- _Passage to read_:
• • • • • • •

# Moving Water



## garhtr (Jan 12, 2009)

Curios if anyone has any experience with ''Pulse Disks'' Might come in handy in stained water. [ame="https://www.youtube.com/watch?feature=player_embedded&v=JXoNk-so_EI"]https://www.youtube.com/watch?feature=player_embedded&v=JXoNk-so_EI[/ame] I'm thinking about giving them a try this Spring, looks interesting but seems a little expensive. http://www.feather-craft.com/wecs.php?action=category_view&target=13


----------



## flyman01 (Jan 23, 2013)

Nice movement that gives the fly, that could make a white wooly or other streamer patterns lethal. Simple design and easily made; I am going to make some and test them soon.


----------



## Flymaker (Jan 24, 2013)

$24.95 for 6 piece's of plastic....nah ....that guy is out of his friggin mind....I would rather try the magic heads for 1/5th the price.....I bet you could make these yourself ...think 2 liter bottle and hole punch set .....you can probably get a 1/2'' hole punch from harbor freight for a couple bucks......Not pickin on you garhtr ...but that guys nuts


----------



## whjr15 (Jun 16, 2005)

Flymaker said:


> $24.95 for 6 piece's of plastic....nah ....that guy is out of his friggin mind.......that guys nuts


I agree, LOL!


----------



## garhtr (Jan 12, 2009)

I saw this price and thought it was high 

{For some reason I can't add this page as a Link---keeps sending me back to streamer materials ? ? ?} 


_PULSE DISCS 

Item #TL149

PULSE DISCS - Here we offer the Pulse Discs by individual size sold 6-per pack. #1 (1/2" $6.95), #2 (5/8" $6.95), #3 (3/4" $6.95), #4 (7/8" $7.95), #5 (1" $7.95), #6 (1 1/8" $8.95), #7 (1 1/4" $8.95)
_

I like the idea of being able to put the disc in front of streamers I already have instead of tying with the ''magic heads''. I'm thinking about a set in 5/8'' to run in front of a bugger or a small rabbit strip but making a couple from a 2-liter bottle does sound like a good idea.


----------



## flyman01 (Jan 23, 2013)

I made some of these last night, hopefully try them out this weekend. I used .040 PETG, drilled the holes and cut them to size on the CNC router then heat formed them over a 1-1/2" Diameter pipe. 
The two liter bottle sounds like it might work, the material is a little thin but still maybe rigid enough to withstand the current and cause the streamer to oscillate.


----------



## Flymaker (Jan 24, 2013)

I would think the 2 liter bottle would work ... But the idea I have is to keep them on the smaller side....3/8 , 7/16 , 1/2 at the largest.....and use these with lighter streamers made with synthetic hairs.....also I believe that I will slide them onto the hook , bump them up against a thread stop then tie the streamer behind the disc....so it would be supported....My thought is to use them with like low fat minnows and keep the size of the fly under 3'' which is the majority of baitfish I see smallies crashing ....I would also be using a sink tip line so the fly doesn't need to be heavy....most live bait fish really don't make a wide wobble...so the smaller disks should be a plus on any streamer and the smaller size I would think would cast much better as well ...so that's my plan smaller disc's built right into the fly instead of on the leader......think of how much more effective a smaller disc would be anchored to the fly instead of wobbling on the leader.....I think the idea sounds good but of course I need to make some and test......it my not wobble as much as the bigger size's ...but does it really need to... I believe the key is soft materials...

• • • • • • •

- _Material provided_:
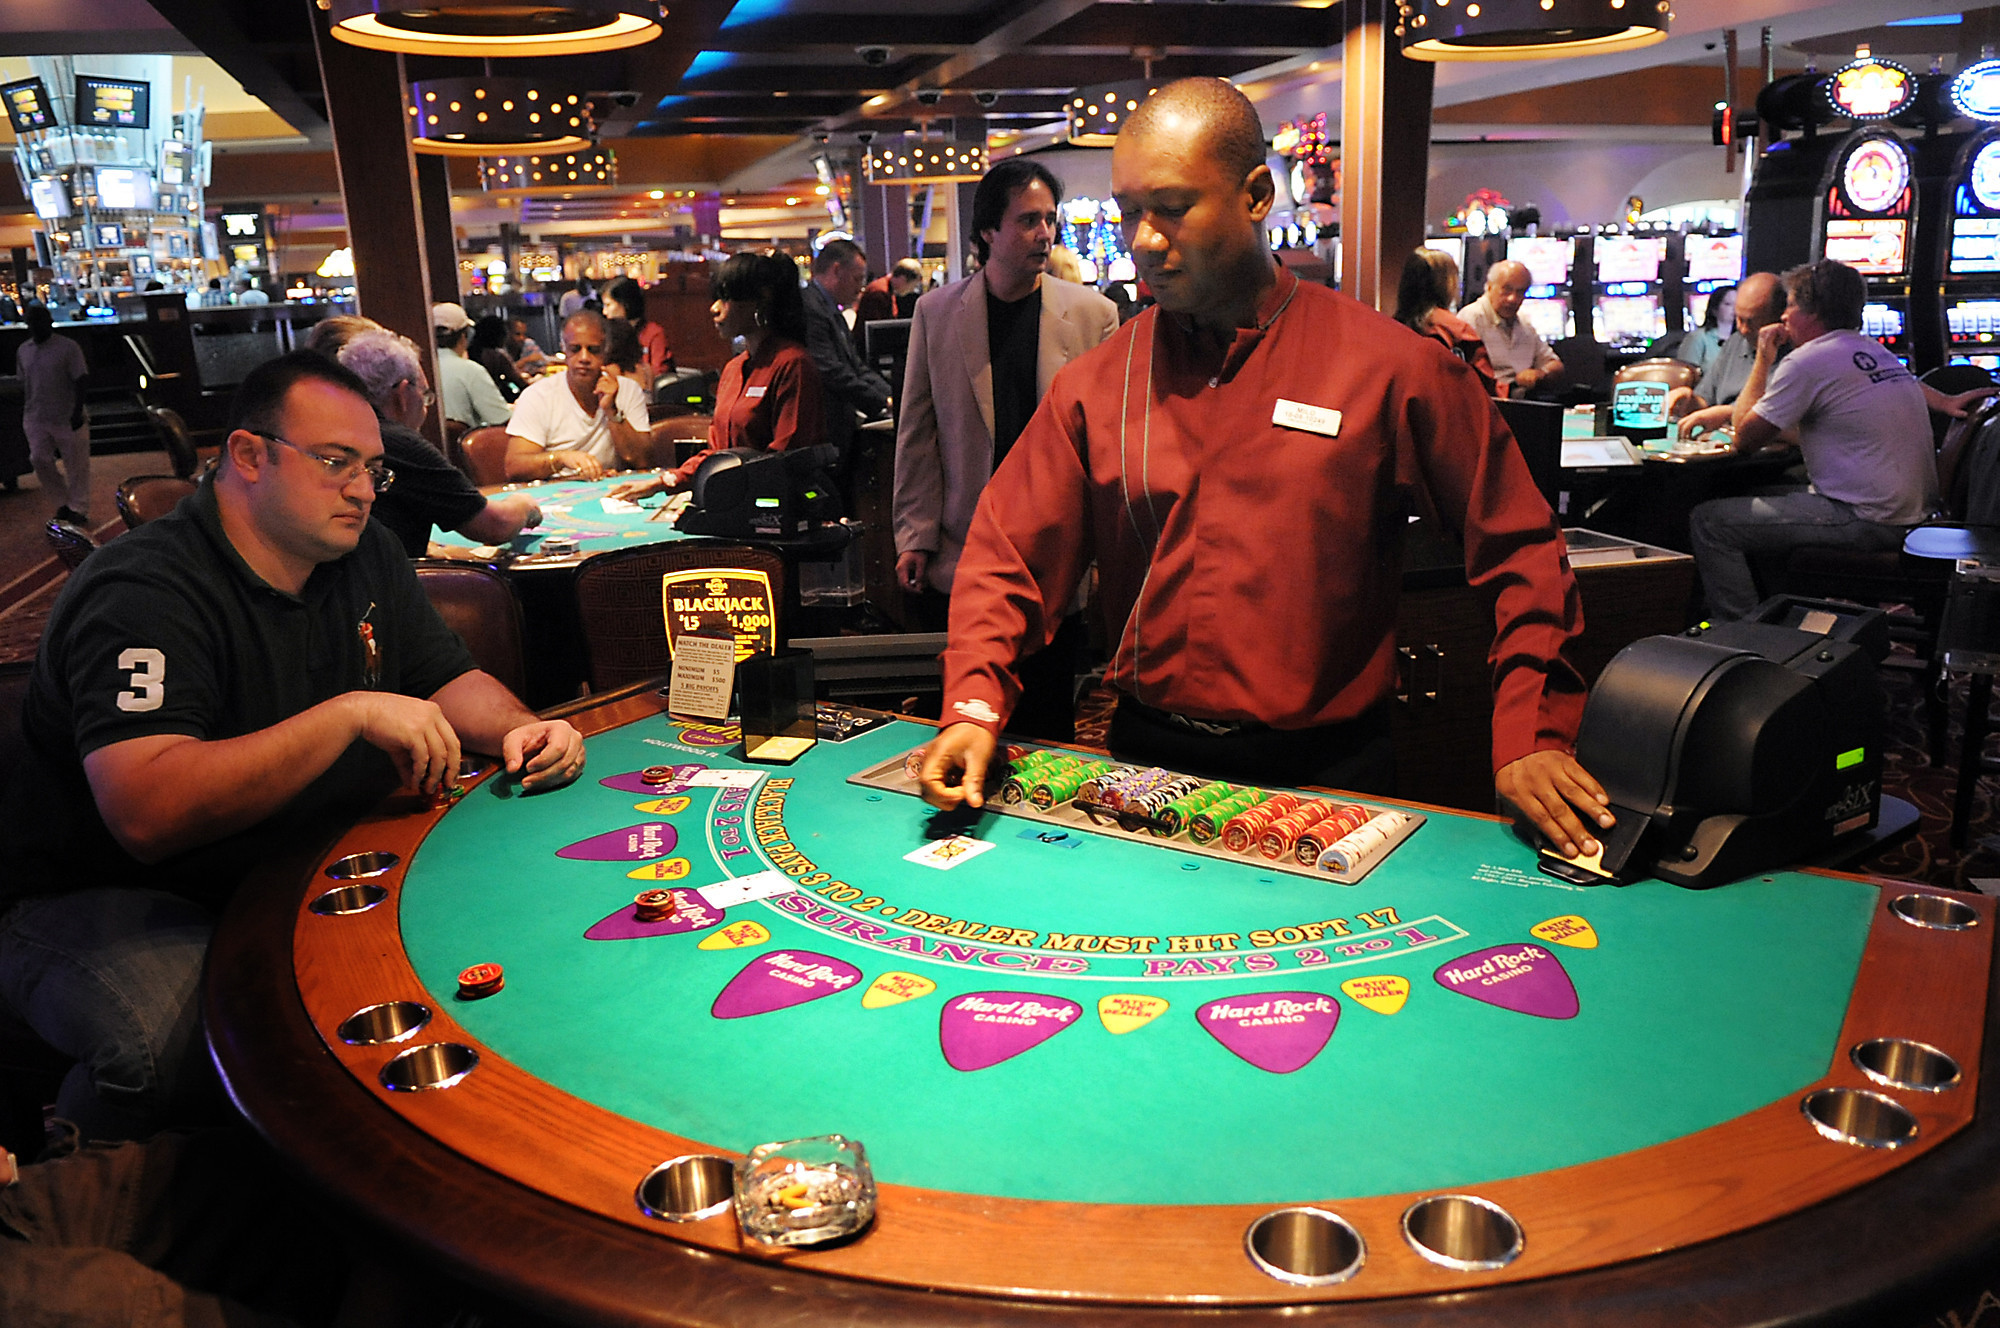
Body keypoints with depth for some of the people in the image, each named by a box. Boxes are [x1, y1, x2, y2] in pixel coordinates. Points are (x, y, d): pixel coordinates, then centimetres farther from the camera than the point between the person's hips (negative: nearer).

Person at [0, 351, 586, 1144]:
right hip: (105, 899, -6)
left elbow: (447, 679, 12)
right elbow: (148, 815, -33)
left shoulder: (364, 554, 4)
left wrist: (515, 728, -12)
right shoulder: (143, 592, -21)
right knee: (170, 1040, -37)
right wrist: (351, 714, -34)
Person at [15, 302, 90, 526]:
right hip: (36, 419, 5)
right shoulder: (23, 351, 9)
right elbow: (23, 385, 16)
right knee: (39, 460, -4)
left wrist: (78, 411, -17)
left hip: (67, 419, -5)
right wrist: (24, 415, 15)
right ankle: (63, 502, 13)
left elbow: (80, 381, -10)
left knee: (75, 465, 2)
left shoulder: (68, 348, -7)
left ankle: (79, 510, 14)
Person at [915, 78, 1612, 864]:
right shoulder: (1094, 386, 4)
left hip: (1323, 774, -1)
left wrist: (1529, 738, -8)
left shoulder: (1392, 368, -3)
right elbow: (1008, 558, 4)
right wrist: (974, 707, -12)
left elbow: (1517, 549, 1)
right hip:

• • • • • • •

- _Action item A_:
Echo the forum thread on pulse discs for streamers between "Curios if anyone" and "test them soon.", inclusive.
- _Action item B_:
Proceed with the thread about pulse discs for streamer flies, continuing it from the point where it stops.

- _Exercise response A_:
Curios if anyone has any experience with ''Pulse Disks'' Might come in handy in stained water. [ame="https://www.youtube.com/watch?feature=player_embedded&v=JXoNk-so_EI"]https://www.youtube.com/watch?feature=player_embedded&v=JXoNk-so_EI[/ame] I'm thinking about giving them a try this Spring, looks interesting but seems a little expensive. http://www.feather-craft.com/wecs.php?action=category_view&target=13


----------



## flyman01 (Jan 23, 2013)

Nice movement that gives the fly, that could make a white wooly or other streamer patterns lethal. Simple design and easily made; I am going to make some and test them soon.

- _Exercise response B_:
----------



## flyman01 (Jan 23, 2013)

Only way to see if your theory will work is to try; Nothing ventured nothing gained. Let's compare notes, I am sure we can make something work without paying that foolish price for a small piece of plastic!


----------



## Flymaker (Jan 24, 2013)

Sent from my XT907 using Ohub Campfire mobile app

yea it works...the disc I made was cut from a plastic candy container tube. Its a little smaller than 1/2 '' it does give it a nice tight wobble ....once I get a 1/2 hole punch I will make another....I try'd it in the bath tube but my hand pulling the line thru the water made a current break so it didn't wobble as much as I expected.....but it does work...a 1/2 perfectly round disc and in the river should be just the ticket....especially with a slightly down and across presentation ....what you cant really see in the pic is the disc is glued into the head of the fly with UV cure........I don't believe going smaller than 1/2" is worth doing......I will get a 1/2" hole punch a build some.....I may hit the mad tommorow...and tie it on just to test.....another thing I noticed was this streamer is so light...it will stay just shallow enough ..that if given a nice strip just as it hits the water it will splash and gurgle just as it sinks.....what comes to my mind is smallies crushing minnows just off the edge of a weed bed at the surface......I may be onto something...here


----------



## flyman01 (Jan 23, 2013)

Flymaker, that looks good! You may want to consider turning the disc 90 degrees so the curvature of the disc is left to right of the fly and not up and down as I see in your photo. The displacement of water will be side to side and could possibly give the bug more movement. Also as I look at the Pulse Disc website, I see it oriented in that fashion, left to right as well, so there is probably some credence to that observation. Good luck on the Mad, keep us posted on the how well your bug works, as you said, you maybe onto something. 

Happy New Year.


----------



## Flymaker (Jan 24, 2013)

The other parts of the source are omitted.